[The Witch of Prague by F. Marion Crawford]@TWC D-Link bookThe Witch of Prague CHAPTER II 18/26
She is very pale and dark, and is dressed always in black." "Like her I saw." "You shall see her again.
I will send for her." Unorna pressed an ivory key in the silver ball which lay beside her, attached to a thick cord of white silk.
"Ask Sletchna Axenia to come to me," she said to the servant who opened the door in the distance, out of sight behind the forest of plants. Amid less unusual surroundings the Wanderer would have rejected with contempt the last remnants of his belief in the identity of Unorna's companion, with Beatrice.

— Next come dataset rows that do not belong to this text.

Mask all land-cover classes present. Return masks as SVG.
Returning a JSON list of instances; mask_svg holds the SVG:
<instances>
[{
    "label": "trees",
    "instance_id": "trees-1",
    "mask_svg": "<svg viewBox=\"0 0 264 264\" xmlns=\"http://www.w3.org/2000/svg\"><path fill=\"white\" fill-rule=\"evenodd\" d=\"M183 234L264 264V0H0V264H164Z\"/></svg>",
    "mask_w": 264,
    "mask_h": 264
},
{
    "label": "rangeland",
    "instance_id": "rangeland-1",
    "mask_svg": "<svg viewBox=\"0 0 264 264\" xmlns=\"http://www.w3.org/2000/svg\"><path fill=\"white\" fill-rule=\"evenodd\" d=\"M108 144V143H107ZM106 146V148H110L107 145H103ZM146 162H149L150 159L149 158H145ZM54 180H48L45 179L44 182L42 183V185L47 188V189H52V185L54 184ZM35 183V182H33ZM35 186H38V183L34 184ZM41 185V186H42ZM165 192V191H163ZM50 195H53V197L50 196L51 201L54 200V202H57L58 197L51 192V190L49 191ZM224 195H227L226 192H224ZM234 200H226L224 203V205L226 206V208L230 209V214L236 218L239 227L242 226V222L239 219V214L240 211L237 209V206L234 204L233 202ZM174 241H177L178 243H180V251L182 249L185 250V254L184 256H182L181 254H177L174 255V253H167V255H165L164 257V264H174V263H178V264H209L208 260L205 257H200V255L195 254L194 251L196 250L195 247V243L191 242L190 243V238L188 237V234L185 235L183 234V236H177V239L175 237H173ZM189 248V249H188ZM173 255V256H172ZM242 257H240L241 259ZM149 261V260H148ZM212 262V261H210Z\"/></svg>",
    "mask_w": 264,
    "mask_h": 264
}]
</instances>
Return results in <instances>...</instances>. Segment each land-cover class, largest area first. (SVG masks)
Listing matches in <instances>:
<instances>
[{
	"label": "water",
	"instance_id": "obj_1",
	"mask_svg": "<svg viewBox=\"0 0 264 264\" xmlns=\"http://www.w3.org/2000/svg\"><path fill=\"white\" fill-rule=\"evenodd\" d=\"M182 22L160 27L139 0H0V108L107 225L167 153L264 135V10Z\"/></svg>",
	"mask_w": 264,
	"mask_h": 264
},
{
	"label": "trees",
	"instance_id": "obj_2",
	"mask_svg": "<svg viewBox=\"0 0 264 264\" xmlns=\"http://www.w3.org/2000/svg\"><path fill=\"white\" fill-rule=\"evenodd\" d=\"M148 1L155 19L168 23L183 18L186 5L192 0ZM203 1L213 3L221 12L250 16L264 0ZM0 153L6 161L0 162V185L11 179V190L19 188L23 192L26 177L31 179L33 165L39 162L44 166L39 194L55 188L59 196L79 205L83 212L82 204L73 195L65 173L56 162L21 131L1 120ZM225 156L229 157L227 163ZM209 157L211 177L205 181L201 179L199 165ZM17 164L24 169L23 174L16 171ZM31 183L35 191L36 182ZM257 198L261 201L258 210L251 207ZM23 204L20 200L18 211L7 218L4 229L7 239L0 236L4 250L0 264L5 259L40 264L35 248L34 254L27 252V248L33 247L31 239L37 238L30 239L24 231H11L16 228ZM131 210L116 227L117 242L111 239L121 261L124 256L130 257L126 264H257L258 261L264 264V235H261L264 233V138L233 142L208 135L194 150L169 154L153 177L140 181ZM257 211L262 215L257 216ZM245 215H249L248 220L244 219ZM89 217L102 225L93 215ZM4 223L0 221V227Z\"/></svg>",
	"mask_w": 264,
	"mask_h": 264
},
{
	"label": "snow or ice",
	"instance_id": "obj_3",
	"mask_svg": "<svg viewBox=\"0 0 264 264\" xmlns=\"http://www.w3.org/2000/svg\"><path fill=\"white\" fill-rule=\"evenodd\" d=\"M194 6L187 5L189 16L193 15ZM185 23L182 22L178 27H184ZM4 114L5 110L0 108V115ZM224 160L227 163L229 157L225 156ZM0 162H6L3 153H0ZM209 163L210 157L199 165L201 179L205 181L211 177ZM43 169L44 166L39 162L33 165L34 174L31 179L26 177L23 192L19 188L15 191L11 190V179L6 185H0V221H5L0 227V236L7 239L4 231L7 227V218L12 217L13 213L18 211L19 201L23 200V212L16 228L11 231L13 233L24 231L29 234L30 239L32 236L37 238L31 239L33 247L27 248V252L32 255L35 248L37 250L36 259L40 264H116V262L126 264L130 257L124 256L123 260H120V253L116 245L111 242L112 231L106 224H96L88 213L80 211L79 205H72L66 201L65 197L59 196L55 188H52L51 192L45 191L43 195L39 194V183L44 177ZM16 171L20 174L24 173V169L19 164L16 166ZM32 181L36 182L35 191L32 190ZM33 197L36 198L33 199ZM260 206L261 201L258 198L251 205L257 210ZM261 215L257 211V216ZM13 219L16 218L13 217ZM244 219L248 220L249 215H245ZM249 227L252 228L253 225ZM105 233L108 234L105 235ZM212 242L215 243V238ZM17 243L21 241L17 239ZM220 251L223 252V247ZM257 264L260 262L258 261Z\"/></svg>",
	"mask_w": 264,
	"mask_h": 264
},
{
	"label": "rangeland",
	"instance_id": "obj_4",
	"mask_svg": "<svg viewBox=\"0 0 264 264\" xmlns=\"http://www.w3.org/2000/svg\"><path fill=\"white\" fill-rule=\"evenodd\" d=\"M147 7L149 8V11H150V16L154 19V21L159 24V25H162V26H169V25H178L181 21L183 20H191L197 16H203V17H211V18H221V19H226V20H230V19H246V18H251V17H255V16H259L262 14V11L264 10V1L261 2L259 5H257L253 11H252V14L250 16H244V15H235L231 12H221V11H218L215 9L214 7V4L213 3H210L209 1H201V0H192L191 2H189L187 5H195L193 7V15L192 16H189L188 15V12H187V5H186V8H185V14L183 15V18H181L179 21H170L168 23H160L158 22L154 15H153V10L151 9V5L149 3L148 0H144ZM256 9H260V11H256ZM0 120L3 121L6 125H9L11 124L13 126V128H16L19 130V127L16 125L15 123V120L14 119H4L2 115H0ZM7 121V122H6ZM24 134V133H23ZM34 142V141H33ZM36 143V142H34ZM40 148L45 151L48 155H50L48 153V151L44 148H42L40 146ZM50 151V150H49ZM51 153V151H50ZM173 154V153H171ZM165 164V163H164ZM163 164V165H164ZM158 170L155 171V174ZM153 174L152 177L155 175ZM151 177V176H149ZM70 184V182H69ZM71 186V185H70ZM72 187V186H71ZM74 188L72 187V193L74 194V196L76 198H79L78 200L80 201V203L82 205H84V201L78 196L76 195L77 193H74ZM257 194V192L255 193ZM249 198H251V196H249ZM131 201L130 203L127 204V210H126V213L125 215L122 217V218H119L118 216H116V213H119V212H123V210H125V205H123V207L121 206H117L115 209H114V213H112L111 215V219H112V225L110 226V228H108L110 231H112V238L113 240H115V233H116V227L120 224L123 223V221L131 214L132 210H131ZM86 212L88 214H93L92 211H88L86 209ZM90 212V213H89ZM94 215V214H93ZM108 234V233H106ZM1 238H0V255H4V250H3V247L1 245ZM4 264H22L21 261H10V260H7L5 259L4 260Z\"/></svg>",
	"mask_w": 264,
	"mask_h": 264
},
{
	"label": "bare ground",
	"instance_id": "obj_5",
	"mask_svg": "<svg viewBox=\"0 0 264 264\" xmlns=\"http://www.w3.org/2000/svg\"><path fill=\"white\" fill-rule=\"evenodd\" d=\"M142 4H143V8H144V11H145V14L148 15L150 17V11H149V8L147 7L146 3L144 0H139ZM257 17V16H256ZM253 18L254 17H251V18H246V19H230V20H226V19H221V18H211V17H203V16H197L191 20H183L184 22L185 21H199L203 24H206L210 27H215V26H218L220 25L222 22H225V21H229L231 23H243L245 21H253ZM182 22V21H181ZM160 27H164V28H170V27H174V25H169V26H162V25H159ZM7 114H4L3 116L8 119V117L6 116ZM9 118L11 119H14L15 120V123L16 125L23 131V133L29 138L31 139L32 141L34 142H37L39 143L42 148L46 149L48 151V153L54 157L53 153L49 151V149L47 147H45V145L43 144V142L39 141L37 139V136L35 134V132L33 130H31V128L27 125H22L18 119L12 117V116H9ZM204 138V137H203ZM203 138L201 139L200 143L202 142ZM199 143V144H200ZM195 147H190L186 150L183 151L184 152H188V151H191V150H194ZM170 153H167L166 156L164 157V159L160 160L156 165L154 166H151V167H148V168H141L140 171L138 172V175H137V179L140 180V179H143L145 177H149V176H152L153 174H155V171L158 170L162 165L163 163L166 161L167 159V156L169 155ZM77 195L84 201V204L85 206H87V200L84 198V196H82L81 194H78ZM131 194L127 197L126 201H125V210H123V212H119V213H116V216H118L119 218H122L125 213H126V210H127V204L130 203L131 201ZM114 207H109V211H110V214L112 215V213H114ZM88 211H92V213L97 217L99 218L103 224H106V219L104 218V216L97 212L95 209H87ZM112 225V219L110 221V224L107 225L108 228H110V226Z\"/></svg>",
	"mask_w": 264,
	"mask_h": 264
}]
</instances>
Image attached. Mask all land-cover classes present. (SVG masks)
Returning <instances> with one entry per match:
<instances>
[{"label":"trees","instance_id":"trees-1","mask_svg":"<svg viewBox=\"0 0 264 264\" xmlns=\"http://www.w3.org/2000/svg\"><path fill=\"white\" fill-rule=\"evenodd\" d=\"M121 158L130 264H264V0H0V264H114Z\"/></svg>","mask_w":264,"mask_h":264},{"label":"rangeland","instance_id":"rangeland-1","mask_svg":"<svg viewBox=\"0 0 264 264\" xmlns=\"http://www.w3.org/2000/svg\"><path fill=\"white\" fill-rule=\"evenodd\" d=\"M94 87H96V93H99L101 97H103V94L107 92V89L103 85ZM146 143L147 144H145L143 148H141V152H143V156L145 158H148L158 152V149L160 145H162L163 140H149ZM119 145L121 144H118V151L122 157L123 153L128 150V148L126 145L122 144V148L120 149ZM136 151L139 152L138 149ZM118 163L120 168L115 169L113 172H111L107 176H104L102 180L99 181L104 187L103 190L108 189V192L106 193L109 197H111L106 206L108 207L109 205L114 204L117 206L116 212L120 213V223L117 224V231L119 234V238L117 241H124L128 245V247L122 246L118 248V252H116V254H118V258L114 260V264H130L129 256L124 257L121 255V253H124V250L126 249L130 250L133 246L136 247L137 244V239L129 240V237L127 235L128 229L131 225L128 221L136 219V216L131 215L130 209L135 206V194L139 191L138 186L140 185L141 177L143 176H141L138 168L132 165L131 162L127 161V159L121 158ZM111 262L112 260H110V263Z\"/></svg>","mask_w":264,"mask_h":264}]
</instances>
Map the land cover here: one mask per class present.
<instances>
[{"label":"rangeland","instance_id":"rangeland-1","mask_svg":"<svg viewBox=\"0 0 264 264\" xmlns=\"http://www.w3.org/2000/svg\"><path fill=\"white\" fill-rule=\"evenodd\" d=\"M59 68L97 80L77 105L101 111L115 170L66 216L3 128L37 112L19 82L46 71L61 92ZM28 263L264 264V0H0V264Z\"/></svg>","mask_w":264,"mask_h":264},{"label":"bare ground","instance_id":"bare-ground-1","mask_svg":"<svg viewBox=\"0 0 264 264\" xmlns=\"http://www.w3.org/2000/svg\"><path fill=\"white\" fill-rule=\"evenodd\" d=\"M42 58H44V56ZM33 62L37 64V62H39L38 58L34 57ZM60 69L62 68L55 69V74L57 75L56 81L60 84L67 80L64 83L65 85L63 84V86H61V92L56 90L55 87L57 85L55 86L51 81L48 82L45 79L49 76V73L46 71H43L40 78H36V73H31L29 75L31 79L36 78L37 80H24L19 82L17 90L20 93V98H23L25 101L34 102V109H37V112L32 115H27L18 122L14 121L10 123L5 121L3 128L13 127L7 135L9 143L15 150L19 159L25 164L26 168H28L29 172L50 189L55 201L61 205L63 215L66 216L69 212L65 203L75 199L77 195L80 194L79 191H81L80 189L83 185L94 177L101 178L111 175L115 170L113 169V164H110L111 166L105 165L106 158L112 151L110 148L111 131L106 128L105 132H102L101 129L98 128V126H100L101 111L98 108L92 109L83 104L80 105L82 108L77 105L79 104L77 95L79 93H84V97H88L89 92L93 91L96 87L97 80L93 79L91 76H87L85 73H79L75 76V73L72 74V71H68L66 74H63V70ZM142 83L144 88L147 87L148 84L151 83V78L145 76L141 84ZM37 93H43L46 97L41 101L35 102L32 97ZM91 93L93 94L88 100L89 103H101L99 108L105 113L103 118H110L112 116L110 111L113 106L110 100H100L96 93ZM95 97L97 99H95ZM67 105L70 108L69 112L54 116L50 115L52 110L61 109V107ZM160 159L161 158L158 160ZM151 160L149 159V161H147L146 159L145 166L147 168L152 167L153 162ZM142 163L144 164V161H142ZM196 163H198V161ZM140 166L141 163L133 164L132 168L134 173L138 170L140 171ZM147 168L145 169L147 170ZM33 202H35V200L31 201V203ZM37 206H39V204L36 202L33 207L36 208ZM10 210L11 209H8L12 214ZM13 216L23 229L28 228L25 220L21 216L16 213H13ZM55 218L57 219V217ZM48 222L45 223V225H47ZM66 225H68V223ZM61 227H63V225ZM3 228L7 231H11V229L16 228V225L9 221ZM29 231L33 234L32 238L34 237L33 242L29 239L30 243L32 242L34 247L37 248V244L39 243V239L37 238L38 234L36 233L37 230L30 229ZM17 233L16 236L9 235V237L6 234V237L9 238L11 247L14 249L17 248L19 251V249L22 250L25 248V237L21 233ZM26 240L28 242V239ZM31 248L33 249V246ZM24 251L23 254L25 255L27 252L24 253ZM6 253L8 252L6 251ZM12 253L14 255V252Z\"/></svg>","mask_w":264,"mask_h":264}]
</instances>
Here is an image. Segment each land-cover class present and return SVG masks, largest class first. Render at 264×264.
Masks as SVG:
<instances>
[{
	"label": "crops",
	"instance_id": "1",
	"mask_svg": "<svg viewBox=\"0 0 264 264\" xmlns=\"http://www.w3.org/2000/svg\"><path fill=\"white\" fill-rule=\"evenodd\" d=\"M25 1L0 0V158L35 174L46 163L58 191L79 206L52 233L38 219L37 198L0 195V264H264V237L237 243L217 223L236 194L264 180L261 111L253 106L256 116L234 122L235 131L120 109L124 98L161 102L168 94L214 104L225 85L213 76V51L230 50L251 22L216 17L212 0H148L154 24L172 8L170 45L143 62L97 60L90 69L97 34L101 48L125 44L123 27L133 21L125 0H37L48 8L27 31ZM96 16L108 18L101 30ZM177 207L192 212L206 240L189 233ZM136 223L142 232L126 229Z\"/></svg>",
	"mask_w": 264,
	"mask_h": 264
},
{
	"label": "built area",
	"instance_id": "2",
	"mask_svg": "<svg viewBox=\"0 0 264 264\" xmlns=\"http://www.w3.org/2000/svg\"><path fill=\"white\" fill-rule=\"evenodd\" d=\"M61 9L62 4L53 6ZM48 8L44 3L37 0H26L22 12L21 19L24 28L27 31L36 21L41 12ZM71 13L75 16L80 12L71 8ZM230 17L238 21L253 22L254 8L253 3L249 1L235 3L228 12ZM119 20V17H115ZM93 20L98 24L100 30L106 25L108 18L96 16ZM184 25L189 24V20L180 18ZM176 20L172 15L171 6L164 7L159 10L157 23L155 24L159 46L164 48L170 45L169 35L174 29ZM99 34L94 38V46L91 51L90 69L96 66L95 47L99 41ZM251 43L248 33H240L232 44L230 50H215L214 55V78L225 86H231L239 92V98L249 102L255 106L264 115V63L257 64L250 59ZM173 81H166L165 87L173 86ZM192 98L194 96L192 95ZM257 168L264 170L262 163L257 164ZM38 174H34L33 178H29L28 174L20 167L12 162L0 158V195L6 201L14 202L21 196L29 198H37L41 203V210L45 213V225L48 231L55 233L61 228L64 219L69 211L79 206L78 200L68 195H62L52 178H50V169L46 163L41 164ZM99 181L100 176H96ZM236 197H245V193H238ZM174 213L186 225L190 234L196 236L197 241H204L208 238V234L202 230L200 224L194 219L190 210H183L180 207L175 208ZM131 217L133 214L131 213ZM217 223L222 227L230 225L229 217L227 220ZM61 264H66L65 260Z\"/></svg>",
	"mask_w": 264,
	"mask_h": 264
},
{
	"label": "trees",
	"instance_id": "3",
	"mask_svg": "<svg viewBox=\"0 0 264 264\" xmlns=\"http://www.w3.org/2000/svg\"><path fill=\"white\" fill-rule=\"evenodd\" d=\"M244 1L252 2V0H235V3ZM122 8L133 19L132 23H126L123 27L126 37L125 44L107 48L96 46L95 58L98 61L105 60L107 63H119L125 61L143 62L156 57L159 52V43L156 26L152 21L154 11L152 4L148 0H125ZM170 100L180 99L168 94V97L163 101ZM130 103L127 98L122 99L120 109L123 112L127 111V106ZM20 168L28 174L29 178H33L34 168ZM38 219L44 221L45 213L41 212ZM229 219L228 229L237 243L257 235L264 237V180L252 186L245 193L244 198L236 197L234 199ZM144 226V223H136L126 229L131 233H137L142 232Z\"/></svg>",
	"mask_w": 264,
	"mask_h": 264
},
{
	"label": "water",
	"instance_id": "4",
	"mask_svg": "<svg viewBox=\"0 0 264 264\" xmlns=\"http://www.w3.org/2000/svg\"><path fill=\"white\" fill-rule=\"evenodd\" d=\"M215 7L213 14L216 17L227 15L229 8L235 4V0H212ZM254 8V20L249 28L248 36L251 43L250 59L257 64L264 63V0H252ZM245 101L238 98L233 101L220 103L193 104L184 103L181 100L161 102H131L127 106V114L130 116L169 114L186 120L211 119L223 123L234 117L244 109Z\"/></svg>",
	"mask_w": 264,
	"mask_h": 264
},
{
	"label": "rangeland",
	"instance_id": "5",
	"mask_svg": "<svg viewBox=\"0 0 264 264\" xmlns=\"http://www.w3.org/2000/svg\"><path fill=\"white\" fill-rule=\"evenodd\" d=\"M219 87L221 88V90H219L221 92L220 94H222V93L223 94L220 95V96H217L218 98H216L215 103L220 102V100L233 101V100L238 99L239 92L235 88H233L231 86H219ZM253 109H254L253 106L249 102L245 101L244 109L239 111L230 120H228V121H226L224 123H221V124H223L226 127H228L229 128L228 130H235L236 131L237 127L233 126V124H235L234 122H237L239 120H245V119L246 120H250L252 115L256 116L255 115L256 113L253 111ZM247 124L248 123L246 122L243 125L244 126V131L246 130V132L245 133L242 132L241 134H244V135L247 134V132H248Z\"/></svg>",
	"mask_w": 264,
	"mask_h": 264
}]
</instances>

But, being where he was, he felt unable to decide between the possible and the impossible, between what he might reasonably expect and what lay beyond the bounds of reason itself. The air he breathed was so loaded with rich exotic perfumes, the woman before him was so little like other women, her strangely mismatched eyes had for his own such a disquieting attraction, all that he saw and felt and heard was so far removed from the commonplaces of daily life as to make him feel that he himself was becoming a part of some other person's existence, that he was being gradually drawn away from his identity, and was losing the power of thinking his own thoughts.
He reasoned as the shadows reason in dreamland, the boundaries of common probability receded to an immeasurable distance, and he almost ceased to know where reality ended and where imagination took up the sequence of events. Who was this woman, who called herself Unorna? He tried to consider the question, and to bring his intelligence to bear upon it.